Get a preview frame as a SoftwareBitmap
Call GetPreviewFrameAsync to get a single frame from the preview stream. You can pass an empty VideoFrame to receive the frame in the preview stream's current format, or pass a VideoFrame with a specific pixel format.
using Windows.Media;
using Windows.Media.Capture;
using Windows.Media.MediaProperties;
using Windows.Graphics.Imaging;
private async Task<SoftwareBitmap> GetPreviewFrameAsSoftwareBitmapAsync()
{
// Get the preview stream dimensions using VideoEncodingProperties
var previewProperties =
_mediaCapture.VideoDeviceController
.GetMediaStreamProperties(MediaStreamType.VideoPreview)
as VideoEncodingProperties;
// Create a VideoFrame to receive the preview frame.
// VideoFrame implements IDisposable — use a using statement.
using var previewFrame = new VideoFrame(
BitmapPixelFormat.Bgra8,
(int)previewProperties.Width,
(int)previewProperties.Height);
await _mediaCapture.GetPreviewFrameAsync(previewFrame);
// Return a copy of the SoftwareBitmap because the
// VideoFrame is disposed when this method returns.
return SoftwareBitmap.Copy(previewFrame.SoftwareBitmap);
}
You can also call GetPreviewFrameAsync without parameters to get a frame in the native format:
var previewFrame = await _mediaCapture.GetPreviewFrameAsync();
SoftwareBitmap previewBitmap = previewFrame.SoftwareBitmap;
Display the preview frame in your UI
To display the captured frame in an Image control, convert it to a SoftwareBitmapSource:
using Microsoft.UI.Xaml.Media.Imaging;
private async Task DisplayPreviewFrameAsync(
SoftwareBitmap softwareBitmap)
{
// SoftwareBitmapSource requires Bgra8 with premultiplied alpha
if (softwareBitmap.BitmapPixelFormat != BitmapPixelFormat.Bgra8 ||
softwareBitmap.BitmapAlphaMode != BitmapAlphaMode.Premultiplied)
{
softwareBitmap = SoftwareBitmap.Convert(
softwareBitmap,
BitmapPixelFormat.Bgra8,
BitmapAlphaMode.Premultiplied);
}
var source = new SoftwareBitmapSource();
await source.SetBitmapAsync(softwareBitmap);
// Set the Image control's source on the UI thread
DispatcherQueue.TryEnqueue(() =>
{
PreviewImage.Source = source;
});
}
Important
In WinUI 3, SoftwareBitmapSource is in the Microsoft.UI.Xaml.Media.Imaging namespace, not Windows.UI.Xaml.Media.Imaging.

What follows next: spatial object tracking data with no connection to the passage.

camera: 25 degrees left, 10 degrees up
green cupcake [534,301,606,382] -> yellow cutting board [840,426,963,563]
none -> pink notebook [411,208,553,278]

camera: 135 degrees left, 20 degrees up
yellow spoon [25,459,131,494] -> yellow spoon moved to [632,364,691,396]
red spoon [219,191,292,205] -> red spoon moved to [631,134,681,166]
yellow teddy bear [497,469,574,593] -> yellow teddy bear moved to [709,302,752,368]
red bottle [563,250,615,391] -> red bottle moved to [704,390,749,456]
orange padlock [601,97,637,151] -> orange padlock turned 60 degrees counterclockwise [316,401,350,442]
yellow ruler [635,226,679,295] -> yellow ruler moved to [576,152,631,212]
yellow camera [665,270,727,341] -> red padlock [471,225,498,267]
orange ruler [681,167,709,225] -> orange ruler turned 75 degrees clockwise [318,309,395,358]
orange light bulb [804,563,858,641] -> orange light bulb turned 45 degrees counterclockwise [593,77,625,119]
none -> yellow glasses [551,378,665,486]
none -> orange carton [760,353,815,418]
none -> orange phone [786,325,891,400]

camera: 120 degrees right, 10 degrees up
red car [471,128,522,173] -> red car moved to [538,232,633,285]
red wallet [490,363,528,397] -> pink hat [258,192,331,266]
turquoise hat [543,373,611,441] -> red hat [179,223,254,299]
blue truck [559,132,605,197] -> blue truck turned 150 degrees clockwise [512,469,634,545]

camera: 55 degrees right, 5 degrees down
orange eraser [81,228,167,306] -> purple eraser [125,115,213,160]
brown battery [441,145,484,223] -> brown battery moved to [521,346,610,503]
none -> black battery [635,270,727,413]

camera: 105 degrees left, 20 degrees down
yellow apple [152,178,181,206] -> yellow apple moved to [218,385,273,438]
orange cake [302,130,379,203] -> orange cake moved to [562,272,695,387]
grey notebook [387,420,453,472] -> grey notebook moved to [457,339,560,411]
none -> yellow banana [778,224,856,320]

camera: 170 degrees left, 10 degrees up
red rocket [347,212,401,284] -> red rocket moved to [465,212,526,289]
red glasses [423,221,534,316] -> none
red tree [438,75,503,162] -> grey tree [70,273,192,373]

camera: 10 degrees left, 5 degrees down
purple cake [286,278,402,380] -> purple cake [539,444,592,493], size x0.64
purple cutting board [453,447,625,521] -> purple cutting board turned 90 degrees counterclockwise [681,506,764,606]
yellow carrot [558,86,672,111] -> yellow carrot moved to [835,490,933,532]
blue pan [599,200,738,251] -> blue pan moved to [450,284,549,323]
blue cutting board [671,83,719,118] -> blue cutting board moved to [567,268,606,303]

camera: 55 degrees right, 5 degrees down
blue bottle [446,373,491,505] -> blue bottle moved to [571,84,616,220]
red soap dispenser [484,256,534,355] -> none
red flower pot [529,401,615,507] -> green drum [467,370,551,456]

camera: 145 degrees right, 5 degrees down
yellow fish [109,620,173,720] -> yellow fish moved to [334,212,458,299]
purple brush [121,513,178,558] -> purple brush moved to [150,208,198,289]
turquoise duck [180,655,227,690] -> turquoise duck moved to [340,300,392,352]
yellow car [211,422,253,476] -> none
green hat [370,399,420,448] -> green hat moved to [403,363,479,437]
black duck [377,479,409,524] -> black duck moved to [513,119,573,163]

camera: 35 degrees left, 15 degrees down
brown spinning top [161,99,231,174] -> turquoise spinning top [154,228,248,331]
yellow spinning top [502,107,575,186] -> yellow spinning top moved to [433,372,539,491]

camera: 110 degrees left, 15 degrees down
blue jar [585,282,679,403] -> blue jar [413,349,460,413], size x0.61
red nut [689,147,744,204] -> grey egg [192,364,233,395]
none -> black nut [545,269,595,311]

Use DispatcherQueue.TryEnqueue to update the UI, not CoreDispatcher.RunAsync.
Process the preview frame
After you obtain a SoftwareBitmap, you can process it with any image analysis library. For example, you can use Windows built-in APIs for face detection:
using Windows.Media;
private async Task AnalyzePreviewFrameAsync()
{
var previewFrame = await _mediaCapture.GetPreviewFrameAsync();
SoftwareBitmap bitmap = previewFrame.SoftwareBitmap;
if (bitmap != null)
{
// Use the bitmap for image analysis
// For example, pass it to a face detector or
// barcode scanner
bitmap.Dispose();
}
previewFrame.Dispose();
}
Tip
Dispose of the VideoFrame and SoftwareBitmap after processing to release the underlying memory buffers promptly.